Field delimiter	If specified, the single ASCII character that is used to separate fields in the input records, such as a pipe character ( `\|` ), a comma ( `,` ), or a tab ( `\t` ). Non-printing ASCII characters are supported. ASCII characters can also be represented in octal, using the format `\ddd`, where `d` is an octal digit (`0--7`). The default delimiter is a pipe character ( `\|` ).
Max errors	Specifies the number of errors `COPY` will allow before the command fails.
Stat update	If selected, forces statistics to be updated regardless of whether the table is initially empty.
Other options	Specifies additional options that should be injected into the COPY command.

Snowflake Bulk Load

If you specify Snowflake Bulk Load on the RDBMS Output tool's Source tab, a Snowflake tab will be displayed where you can define Snowflake settings or override those configured in the data connection. Select Override to edit these settings.

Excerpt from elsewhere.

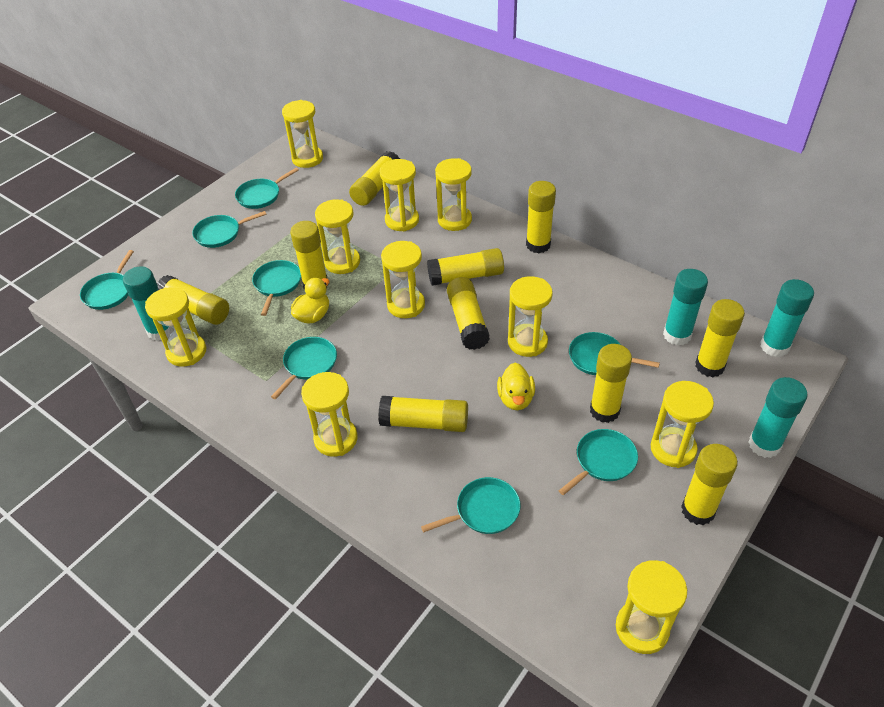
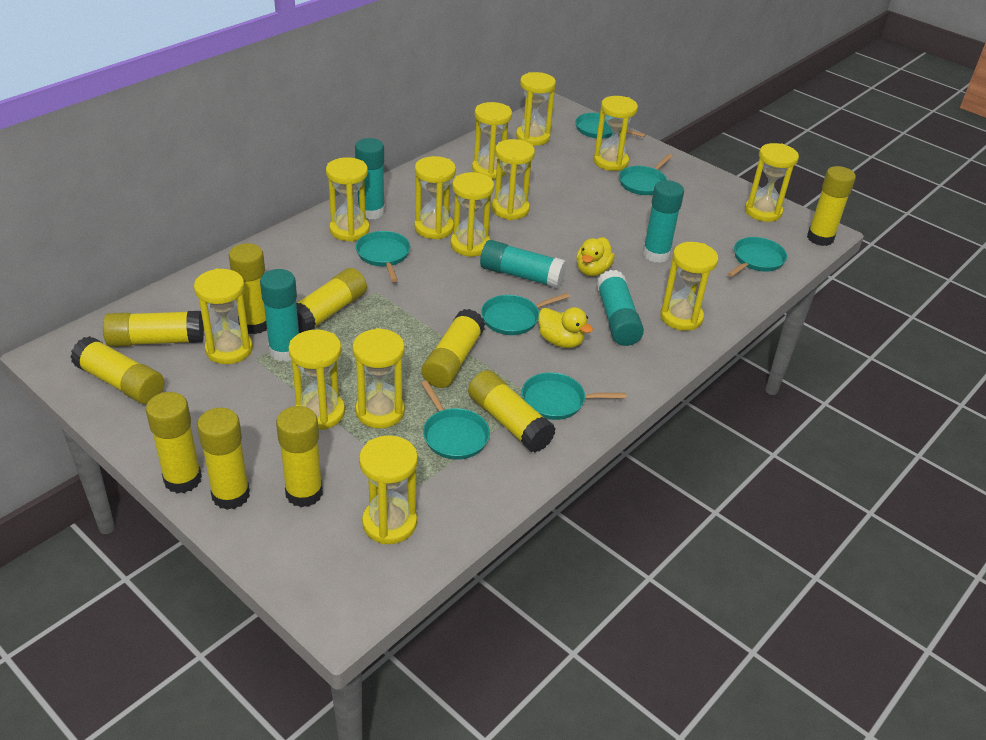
turquoise glue stick: 4 -> 5
turquoise pan: 8 -> 7
yellow hourglass: 10 -> 13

Data Management’s Snowflake Bulk data provider interprets the literal string “NULL” or “null” as a logical NULL. When it encounters a record field whose value is a literal “NULL” or “null”, it will insert a logical NULL into the corresponding table column. This behavior stems from limitations in the bulk loader’s file format. Redpoint may explore addressing this in a future version of Data Management. Customers whose business logic depends on inserting a literal “NULL” or “null” are advised to use the non-bulk Snowflake data provider and set Insert type to Single record or Block.

Setting	Description
Upload file size	Threshold size for writing a single file. Range is 1 MB to 1000 MB, with 32 MB default.
Upload parallelism	If selected the Snowflake Bulk Loader will use multiple concurrent threads to upload small files (<16 MB) concurrently, or to break up larger files into chunks and upload the chunks concurrently to the staging area. If cleared, the Snowflake Bulk Loader will use a single thread to upload each file to the staging area.
Debug verbosity	Level of detail output by error processes.
Do not cleanup	If selected, do not destroy/drop temporary Azure resources.